Extract provided:
__________________________________________________
# forge hose/pipe keeps popping off (right side intercooler to throttle body hose )



## jason bouchard (Aug 25, 2005)

01 audi tt 225 Q 
forge silicone dv relocation/ intercooler to throttlebody pipe


the pipe that goes to the intercooler to the throttle body with the small pipe coming off the side for the dv relocation the lower part of the pipe where it goes to the intercooler keeps popping off 

Any ideas how I can my car running again ?

Thx


----------



## Audiguy84 (Nov 14, 2006)

What kind of clamp are you using. Try using a heavy duty t style clamp .


----------



## EuroSpic_TT (Apr 24, 2012)

jason bouchard said:


> 01 audi tt 225 Q
> forge silicone dv relocation/ intercooler to throttlebody pipe
> 
> 
> ...


you should deff be using a tbolt style clamp, and hairspray helps alot for getting those hoses to stick :thumbup:


----------



## jason bouchard (Aug 25, 2005)

where do I get good clamps without buying them online 


Good idea with the hair spray !


----------



## warranty225cpe (Dec 3, 2008)

jason bouchard said:


> where do I get good clamps without buying them online
> 
> 
> Good idea with the hair spray !
__________________________________________________
Provided material:
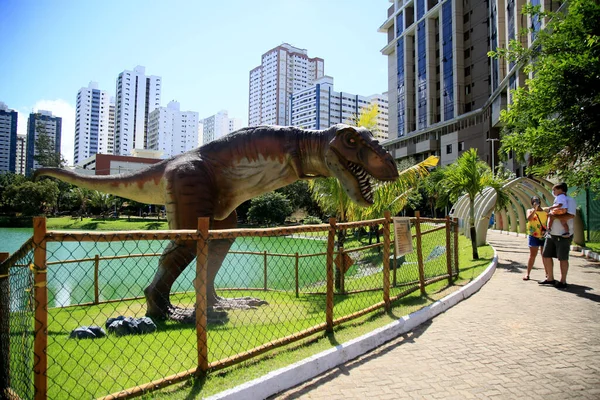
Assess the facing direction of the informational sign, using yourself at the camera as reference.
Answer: facing the viewer and to the right of the viewer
__________________________________________________
Assigned task 1:
In the forum thread about the intercooler-to-throttle-body hose that keeps popping off, what kind of clamp does Audiguy84 suggest trying?
Assigned task 2:
Carry the forum thread about the intercooler-to-throttle-body hose forward from its last line.

Exercise response 1:
A heavy duty T-style clamp.

Exercise response 2:
Just wire tie the worm clamp. I made a video on it but I can't find it.. Looking..


----------



## jason bouchard (Aug 25, 2005)

hmm like safety tie ? a vid or link sounds good :laugh: thx


----------



## warranty225cpe (Dec 3, 2008)

jason bouchard said:


> hmm like safety tie ? a vid or link sounds good :laugh: thx


Here, great video. I've been doing my turbo-charge pipe clamp like this for a while.

http://youtu.be/F8KeUGbWuQE?hd=1

This ended up not fixing my clamp though. The heat would make the clamp skip a few teeth when it got hot. I ended up drilling 2 pin holes in my clamps and anchored to the band on the clamp rather than the bolt head. The link above only solves the problem of the bolt turning. My fix actually makes it impossible for the clamp to open.


----------



## Audiguy84 (Nov 14, 2006)

got any performance shops around you?


----------



## jason bouchard (Aug 25, 2005)

not really, maybe some ghetto altezza type shops maybe they will have some of those clamps haha


----------



## jason bouchard (Aug 25, 2005)

"This video is unlisted. Only those with the link can see it"

not working  

I'm gonna google the title though


----------



## warranty225cpe (Dec 3, 2008)

Here's where I found it
http://www.rzrforums.net/projects-how/63606-safety-wire-hose-clamp.html


This one should work..

http://www.youtube.com/watch?v=CU-NAX7vwfY&feature=youtube_gdata_player


----------



## 20psi now (Feb 26, 2009)

EuroSpic_TT said:


> you should deff be using a tbolt style clamp, and hairspray helps alot for getting those hoses to stick :thumbup:


You should check with Napa they sell T-bolt clamps. There like a off brand of vibrant clamps.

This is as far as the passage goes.